Brain Invaders : « l’intelligence artificielle » pour éliminer des aliens par la pensée

24 novembre 2017 10:36 Mis à jour: 24 novembre 2017 10:37

Touché ! Face à un écran, un joueur élimine des aliens sans utiliser ni manette ni souris, uniquement par la pensée: le jeu vidéo « Brain Invaders », développé par des chercheurs, laisse entrevoir de nouvelles compétences pour notre cerveau.

Si aujourd’hui les scientifiques s’amusent à faire exploser des créatures pixelisées, la technologie mise au point pourrait dans le futur permettre de commander des membres artificiels, de communiquer avec des personnes paralysées ou incapables de parler, voire de piloter un fauteuil roulant. Le tout par la pensée.

« L’intelligence artificielle permet de décoder l’intention du sujet à partir de données encéphalographiques et les traduit en commandes », explique Marco Congelo, chercheur au laboratoire images parole signal automatique (GIPSA-lab), à Grenoble (centre-est), où a été conçu « Brain Invaders ».

Concept du jeu vidéo: les aliens, inspirés de l’iconique « Space Invaders », clignotent.
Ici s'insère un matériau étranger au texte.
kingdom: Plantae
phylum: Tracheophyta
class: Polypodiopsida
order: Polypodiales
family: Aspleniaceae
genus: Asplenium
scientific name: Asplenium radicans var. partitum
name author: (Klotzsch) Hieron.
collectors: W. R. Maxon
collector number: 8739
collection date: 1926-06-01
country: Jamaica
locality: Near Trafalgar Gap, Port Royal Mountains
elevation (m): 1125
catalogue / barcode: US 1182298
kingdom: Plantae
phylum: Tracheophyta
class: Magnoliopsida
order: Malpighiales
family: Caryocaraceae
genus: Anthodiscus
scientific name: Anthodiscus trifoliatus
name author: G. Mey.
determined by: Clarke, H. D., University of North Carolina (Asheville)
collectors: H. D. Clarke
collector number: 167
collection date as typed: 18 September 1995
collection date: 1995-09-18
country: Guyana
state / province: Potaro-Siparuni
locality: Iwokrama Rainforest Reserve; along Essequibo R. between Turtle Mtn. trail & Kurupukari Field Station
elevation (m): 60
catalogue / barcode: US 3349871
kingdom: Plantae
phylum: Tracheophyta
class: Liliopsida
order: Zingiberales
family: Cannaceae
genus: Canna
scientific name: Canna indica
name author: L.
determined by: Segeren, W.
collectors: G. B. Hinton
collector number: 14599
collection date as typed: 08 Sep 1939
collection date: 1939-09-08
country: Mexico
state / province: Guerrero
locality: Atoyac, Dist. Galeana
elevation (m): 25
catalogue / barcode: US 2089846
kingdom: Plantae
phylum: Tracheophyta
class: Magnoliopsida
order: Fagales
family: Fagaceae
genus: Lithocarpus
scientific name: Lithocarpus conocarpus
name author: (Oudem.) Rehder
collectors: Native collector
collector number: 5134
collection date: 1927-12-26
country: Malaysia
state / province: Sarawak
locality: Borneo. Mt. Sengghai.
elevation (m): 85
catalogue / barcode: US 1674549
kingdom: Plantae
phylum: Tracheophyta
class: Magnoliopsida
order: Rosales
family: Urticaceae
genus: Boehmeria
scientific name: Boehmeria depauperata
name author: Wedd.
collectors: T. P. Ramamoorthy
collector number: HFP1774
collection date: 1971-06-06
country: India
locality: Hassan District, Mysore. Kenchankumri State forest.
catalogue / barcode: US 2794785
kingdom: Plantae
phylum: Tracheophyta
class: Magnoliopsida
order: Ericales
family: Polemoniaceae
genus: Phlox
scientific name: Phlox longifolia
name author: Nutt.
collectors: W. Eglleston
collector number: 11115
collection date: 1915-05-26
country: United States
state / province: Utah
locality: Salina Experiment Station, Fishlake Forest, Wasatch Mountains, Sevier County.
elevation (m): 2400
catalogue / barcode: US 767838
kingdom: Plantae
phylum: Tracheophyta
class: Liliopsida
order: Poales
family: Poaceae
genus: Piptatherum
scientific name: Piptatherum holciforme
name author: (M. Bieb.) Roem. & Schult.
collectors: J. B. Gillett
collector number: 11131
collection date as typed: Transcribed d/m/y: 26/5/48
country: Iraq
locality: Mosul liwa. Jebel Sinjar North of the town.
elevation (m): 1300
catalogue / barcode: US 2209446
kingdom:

Le joueur, en se concentrant sur l’alien qu’il veut éliminer, perçoit ce clignotement. Son cerveau, sous l’effet de ce flash émet automatiquement une onde cérébrale, appelée P300, connue pour se propager dans le cortex après toute stimulation qu’elle soit visuelle, auditive ou tactile.

En analysant les données encéphalographiques du joueur, les algorithmes définissent quel alien a clignoté juste avant que le cerveau ne produise cette onde et peuvent alors ordonner sa destruction.

Ce jeu s’inscrit dans la lignée de travaux menés depuis déjà des années sur les « interfaces cerveau-ordinateur » (ICM), des systèmes informatiques permettant d’interagir avec une machine par le biais de la pensée, sans utiliser de muscle ou de nerf.

Les premiers essais chez l’homme datent des années 1980, mais les ICM sont toujours en cours de développement, compte tenu notamment des difficultés du traitement du signal électrique émis par le cerveau.

« Le signal (P300, ndlr) est très faible et noyé dans tous les autres bruits produits par le cerveau, les yeux, la mâchoire …« , explique Marco Congelo.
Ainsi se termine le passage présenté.